Pyle, a biologist and renowned butterfly expert, will give a free public lecture on monarchs starting at 2 p.m. Saturday at the Patagonia Outlet, 2292 Highland Drive. A resident of Washington state, he is the author of "The Audubon Society Handbook for Butterfly Watchers" and other works on these surprising insects.
The lecture, illustrated by slides, is sponsored by the Utah Museum of Natural History, Utah Lepidopterists' Society and Patagonia Outlet.
The large butterflies, which are orange, yellow and black, are famous for their yearly migration of thousands of miles. They are found throughout much of North America and go to Mexico or California for the winter.
Until recently, biologists subscribed to the idea that Eastern monarchs wintered over in the mountains near Mexico City while those from the West traveled to California.
"I call it the Berlin Wall model of butterflies, with the Rocky Mountains separating the Eastern and Western monarchs," Pyle said in a telephone interview. "All the (migration) maps were drawn that way, with a great line down the Rockies showing East, West, with these two different destinations."
Eastern monarchs do fly into Mexico but the flight patterns of the Westerners, including those that visit Utah, turned out to be more complex, he discovered.

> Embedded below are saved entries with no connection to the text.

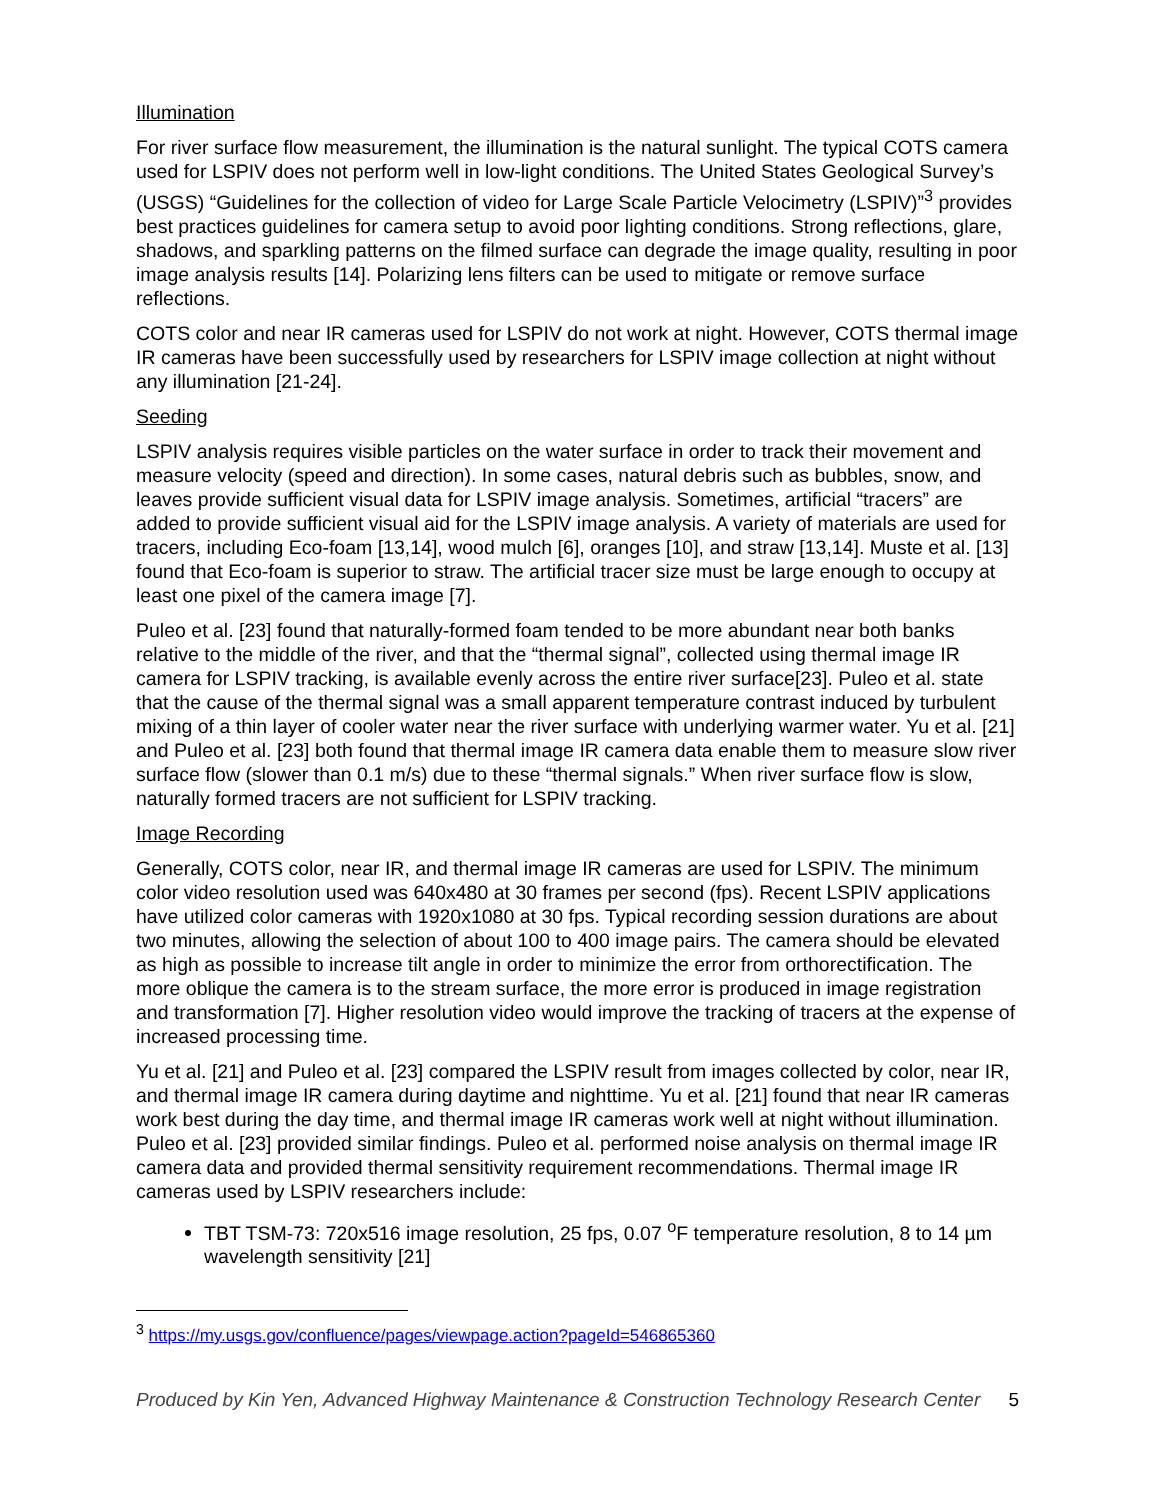Illumination
For river surface flow measurement, the illumination is the natural sunlight. The typical COTS camera used for LSPIV does not perform well in low-light conditions. The United States Geological Survey’s (USGS) “Guidelines for the collection of video for Large Scale Particle Velocimetry (LSPIV)”<sup>3</sup> provides best practices guidelines for camera setup to avoid poor lighting conditions. Strong reflections, glare, shadows, and sparkling patterns on the filmed surface can degrade the image quality, resulting in poor image analysis results [14]. Polarizing lens filters can be used to mitigate or remove surface reflections.
COTS color and near IR cameras used for LSPIV do not work at night. However, COTS thermal image IR cameras have been successfully used by researchers for LSPIV image collection at night without any illumination [21-24].
Seeding
LSPIV analysis requires visible particles on the water surface in order to track their movement and measure velocity (speed and direction). In some cases, natural debris such as bubbles, snow, and leaves provide sufficient visual data for LSPIV image analysis. Sometimes, artificial “tracers” are added to provide sufficient visual aid for the LSPIV image analysis. A variety of materials are used for tracers, including Eco-foam [13,14], wood mulch [6], oranges [10], and straw [13,14]. Muste et al. [13] found that Eco-foam is superior to straw. The artificial tracer size must be large enough to occupy at least one pixel of the camera image [7].
Puleo et al. [23] found that naturally-formed foam tended to be more abundant near both banks relative to the middle of the river, and that the “thermal signal”, collected using thermal image IR camera for LSPIV tracking, is available evenly across the entire river surface[23]. Puleo et al. state that the cause of the thermal signal was a small apparent temperature contrast induced by turbulent mixing of a thin layer of cooler water near the river surface with underlying warmer water. Yu et al. [21] and Puleo et al. [23] both found that thermal image IR camera data enable them to measure slow river surface flow (slower than 0.1 m/s) due to these “thermal signals.” When river surface flow is slow, naturally formed tracers are not sufficient for LSPIV tracking.
Image Recording
Generally, COTS color, near IR, and thermal image IR cameras are used for LSPIV. The minimum color video resolution used was 640x480 at 30 frames per second (fps). Recent LSPIV applications have utilized color cameras with 1920x1080 at 30 fps. Typical recording session durations are about two minutes, allowing the selection of about 100 to 400 image pairs. The camera should be elevated as high as possible to increase tilt angle in order to minimize the error from orthorectification. The more oblique the camera is to the stream surface, the more error is produced in image registration and transformation [7]. Higher resolution video would improve the tracking of tracers at the expense of increased processing time.
Yu et al. [21] and Puleo et al. [23] compared the LSPIV result from images collected by color, near IR, and thermal image IR camera during daytime and nighttime. Yu et al. [21] found that near IR cameras work best during the day time, and thermal image IR cameras work well at night without illumination. Puleo et al. [23] provided similar findings. Puleo et al. performed noise analysis on thermal image IR camera data and provided thermal sensitivity requirement recommendations. Thermal image IR cameras used by LSPIV researchers include:
TBT TSM-73: 720x516 image resolution, 25 fps, 0.07 <sup>o</sup>F temperature resolution, 8 to 14 µm wavelength sensitivity [21]
<sup>3</sup> https://my.usgs.gov/confluence/pages/viewpage.action?pageId=546865360
Produced by Kin Yen, Advanced Highway Maintenance & Construction Technology Research Center 5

Monarchs usually leave their summer homes around the end of August or early September. Millions show up in the mountains west of Mexico City in November, "and they stay there all winter." Others go to the California coastal "fog belt . . . where they can remain torpid all winter and conserve their energy" before flying back in the spring.
The monarchs that start out aren't the ones that return.
Butterflies mate on the spring migration, "lay their eggs, then they die, and it's their offspring that continue on their way north," he said. Monarchs flying into Utah "are probably the great-great-grandchildren of the ones that left the previous autumn."
Pyle was determined to find out the details of the migration by following them in person.